Kolyma river, Photo: Jorien Vonk/Stockholm University
Kolyma river, Photo: Jorien Vonk/Stockholm University

 

“Rivers transport carbon from different sources in their catchments, including carbon mobilized from thawing permafrost or collapsing peat, as well as carbon from the soil surface,” says Birgit Wild, researcher at ACES and lead author of the study.

With the help of carbon-14 dating, the researchers managed to study the pattern of old carbon release from permafrost across northern Eurasia. Old carbon that has been preserved for thousands of years in deep permafrost or peat deposits contains less carbon-14 than modern carbon in the soil surface. The team calculated the flux of carbon from permafrost and peats into the large Siberian rivers Ob, Yenisey, Lena and Kolyma by combining information from a database of carbon-14 in different deposits with monitoring data of carbon-14 in those rivers during all seasons for over ten years.

Organic carbon comes in different forms in rivers, namely dissolved and particulate. When the researchers looked at the origin of dissolved and particulate organic carbon transported in the rivers, they found that only twelve per cent of dissolved organic carbon and more than half of the particulate organic carbon originated from permafrost and peat deposits.

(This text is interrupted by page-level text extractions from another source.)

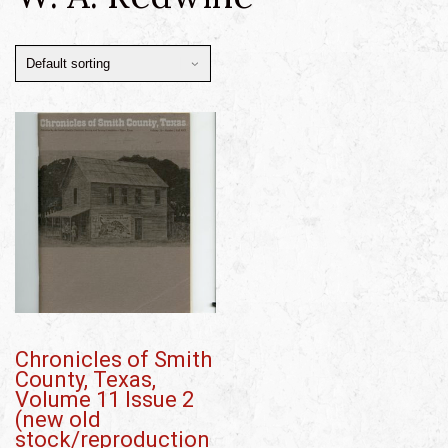
Chronicles of Smith
County, Texas,
Volume 11 Issue 2
(new old
stock/reproduction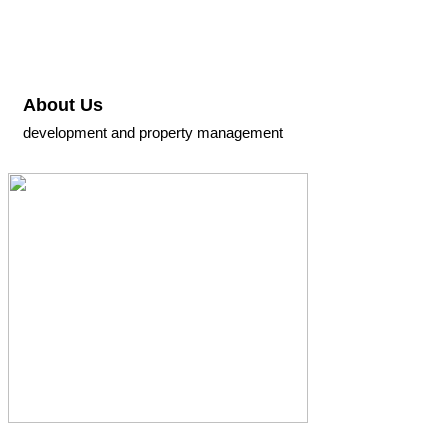
About Us
development and property management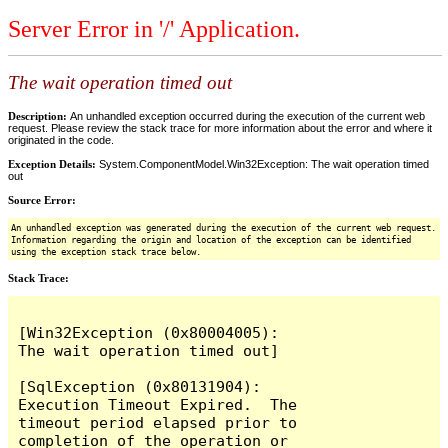
Server Error in '/' Application.
The wait operation timed out
Description:
An unhandled exception occurred during the execution of the current web
request. Please review the stack trace for more information about the error and where it
originated in the code.
Exception Details:
System.ComponentModel.Win32Exception: The wait operation timed
out
Source Error:
An unhandled exception was generated during the execution of the current web request.
Information regarding the origin and location of the exception can be identified
using the exception stack trace below.
Stack Trace:
[Win32Exception (0x80004005): 
The wait operation timed out]

[SqlException (0x80131904): 
Execution Timeout Expired.  The 
timeout period elapsed prior to 
completion of the operation or 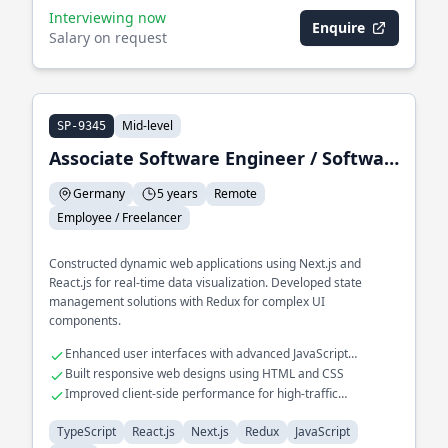
Interviewing now
Enquire
Salary on request
Mid-level
SP-9345
Associate Software Engineer / Software Engineer II
Germany
5 years
Remote
Employee / Freelancer
Constructed dynamic web applications using Next.js and
React.js for real-time data visualization. Developed state
management solutions with Redux for complex UI
components.
Enhanced user interfaces with advanced JavaScript
techniques
Built responsive web designs using HTML and CSS
Improved client-side performance for high-traffic
applications
TypeScript
React.js
Next.js
Redux
JavaScript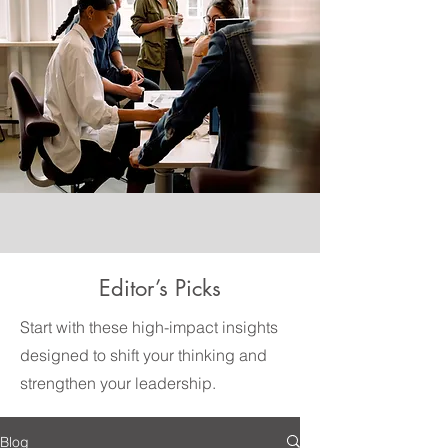
Editor’s Picks
Start with these high-impact insights
designed to shift your thinking and
strengthen your leadership.
Blog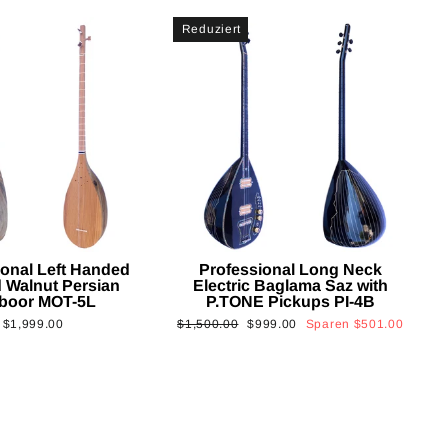
Reduziert
ional Left Handed
Professional Long Neck
 Walnut Persian
Electric Baglama Saz with
boor MOT-5L
P.TONE Pickups PI-4B
Normaler
Sonderpreis
$1,999.00
$1,500.00
$999.00
Sparen
$501.00
Preis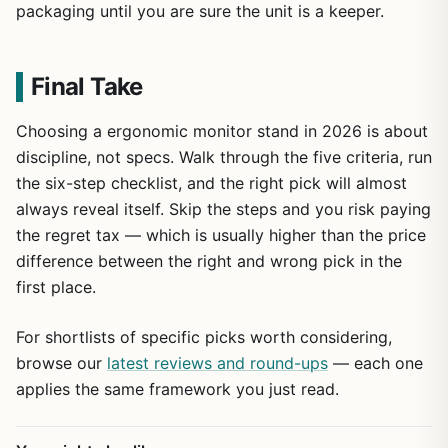
packaging until you are sure the unit is a keeper.
Final Take
Choosing a ergonomic monitor stand in 2026 is about
discipline, not specs. Walk through the five criteria, run
the six-step checklist, and the right pick will almost
always reveal itself. Skip the steps and you risk paying
the regret tax — which is usually higher than the price
difference between the right and wrong pick in the
first place.
For shortlists of specific picks worth considering,
browse our
latest reviews and round-ups
— each one
applies the same framework you just read.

“The dissolved organic carbon was likely released by gradual thaw of the seasonally frozen active layer and of surface permafrost. By contrast, the presence of particular organic carbon in those deposits reflect mostly the abrupt collapse of deeper deposits that formed thousands of years ago. Our statistical analysis suggests that an increase in permafrost thaw in the Arctic could strongly change the radiocarbon signature of particulate organic carbon by increasing abrupt collapse processes,” says Birgit Wild.

According to the researchers, the use of the radiocarbon signal of large rivers in the study of permafrost thaw and carbon release could be a novel approach to better understand those processes. 

“The radiocarbon signal of especially particulate organic carbon in rivers may be a sensitive tool to monitor carbon release from thawing permafrost over the coming decades,” says Örjan Gustafsson, professor at ACES and co-author of the paper.

 

Arctic permafrost and peatlands are frozen giants of the global carbon cycle

Arctic permafrost stores almost twice as much carbon as atmospheric CO2 and more than 200 times as much as atmospheric methane. The large amounts of carbon currently stored in the Arctic permafrost may be released in the future as thawing progresses due to climate warming – and may then feed additional CO2 and methane into the atmosphere to accelerate climate warming. The climate-carbon feedback system is difficult to assess as a whole as permafrost thaws at different rates across the Arctic and data from remote areas are currenty limited or lacking altogether.